II – La nécessité de la prise en compte de l’amiante dans les écoles

Des mesures de renforcement de la lutte contre l’amiante ont déjà été prises dans plusieurs domaines, notamment grâce à la loi n° 2016-41 du 26 janvier 2016 de modernisation de notre système de santé (S. Chamouard-El Bakkali, Renforcement des mesures de protection contre l’amiante, RLDC du 1er mars 2016, n° 135, p. 25). Mais il ne faut pas oublier que des écoles, des collèges ou des lycées ont été construits il y a longtemps, si bien qu’ils peuvent encore recéler de l’amiante.

Il faut assurément aider les jeunes gens car il est vrai que les maladies liées à l’amiante peuvent se déclarer plusieurs décennies après l’exposition. Les collectivités doivent donc s’occuper de la construction, des travaux et de l’entretien des bâtiments scolaires en traitant l’amiante dans les écoles. Le cas échéant, elles doivent établir une fiche récapitulative du dossier technique amiante (DTA). Lorsque l’amiante est repérée, il faudrait aussi pouvoir mettre rapidement à l’abri tous les élèves dans des locaux à l’écart des travaux et songer à aérer régulièrement les salles de classe.

S’il est vrai que les maires qui ont la charge des locaux scolaires sont jugés responsables, l’État devrait mettre rapidement en place des mesures de financement en lançant un plan de désamiantage à l’échelle nationale. En effet trop de petites communes n’ont pas les moyens financiers de lancer ces travaux de désamiantage, même lorsque la présence d’amiante a été repérée dans les écoles, de même que dans certains départements pour les collèges ou régions pour les lycées. Il importe donc que le personnel scolaire fasse le nécessaire pour détecter l’amiante dans ces établissements et transmette à l’État les problèmes rencontrés.

Il faudrait également que les chefs d’établissement réclament la remise du DTA afin d’informer le personnel et les usagers puis mettent en place des mesures de prévention. En effet, les matériaux amiantés ne sont plus dangereux une fois qu’ils sont recouverts de peinture, de vernis, d’enduit ou encapsulés. Il faudrait qu’après les travaux des mesures d’empoussièrement soient toujours réalisées afin que les locaux puissent retrouver leur usage et que les écoles fermées soient rouvertes. Hélas, beaucoup d’établissements scolaires n’ont pas de DTA ou constatent qu’il n’a pas été mis à jour ou qu’il est incomplet. Il existe effectivement des dysfonctionnements dans l’Éducation nationale en ce domaine si bien que l’amiante continue d’être un scandale sanitaire. Il serait pertinent que l’Éducation nationale mette en place une politique de suivi du risque amiante puisque, pour le moment, le bilan est lourd.
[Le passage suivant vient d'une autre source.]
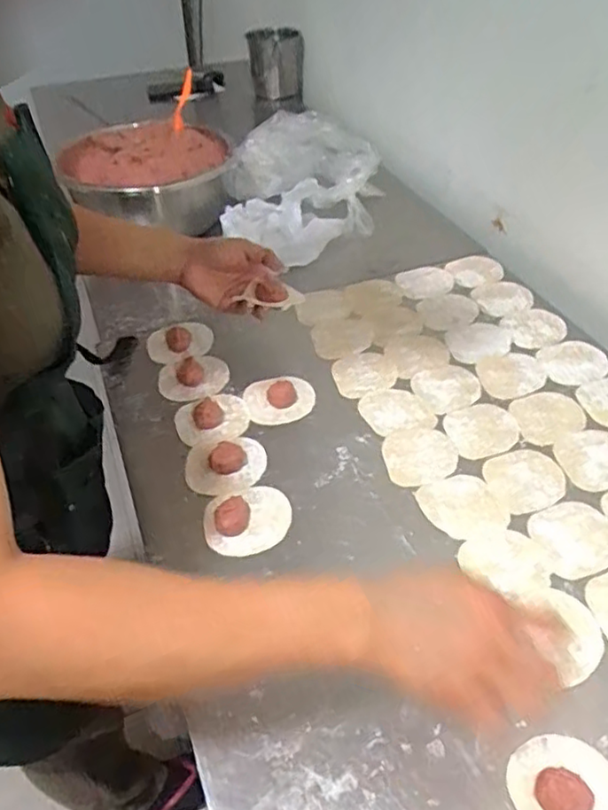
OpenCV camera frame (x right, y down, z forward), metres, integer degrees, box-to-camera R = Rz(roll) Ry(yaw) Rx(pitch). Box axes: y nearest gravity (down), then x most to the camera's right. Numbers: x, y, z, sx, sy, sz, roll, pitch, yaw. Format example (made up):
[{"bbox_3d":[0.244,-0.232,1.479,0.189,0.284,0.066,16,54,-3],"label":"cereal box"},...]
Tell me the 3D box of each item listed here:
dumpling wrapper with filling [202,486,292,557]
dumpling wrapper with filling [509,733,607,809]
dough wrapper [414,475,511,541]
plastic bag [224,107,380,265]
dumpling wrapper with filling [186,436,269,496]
[{"bbox_3d":[-0.056,0.106,0.620,0.085,0.026,0.072,-13,44,-13],"label":"dumpling wrapper with filling"},{"bbox_3d":[0.187,0.268,0.436,0.077,0.017,0.083,-1,42,1],"label":"dumpling wrapper with filling"},{"bbox_3d":[0.157,0.100,0.633,0.077,0.004,0.075,-1,42,1],"label":"dough wrapper"},{"bbox_3d":[0.000,-0.344,1.006,0.224,0.138,0.348,1,42,3],"label":"plastic bag"},{"bbox_3d":[-0.082,0.062,0.671,0.083,0.017,0.068,-10,43,-9],"label":"dumpling wrapper with filling"}]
L’essentiel est de veiller à la santé, la sécurité et l’hygiène dans tous les établissements scolaires car la présence d’amiante est alarmante, raison pour laquelle le syndicat Sud éducation a lancé depuis l’automne 2023 une vaste campagne de lutte contre l’amiante dans les locaux de l’Éducation nationale et de l’Enseignement supérieur. Une enquête intitulée « Amiante : l’école malade » a aussi été diffusée sur France 5 le 4 mars 2024.

Pour Sud éducation il faut prévoir une mise à jour immédiate des dossiers techniques amiante et améliorer le suivi médical des élèves et du personnel. Pour qu’il n’y ait plus de danger, il serait pertinent que soit mis en place rapidement le plan national de désamiantage total des établissements scolaires. Il faut effectivement pouvoir repérer au plus vite l’amiante mais aussi mettre en place des travaux efficaces.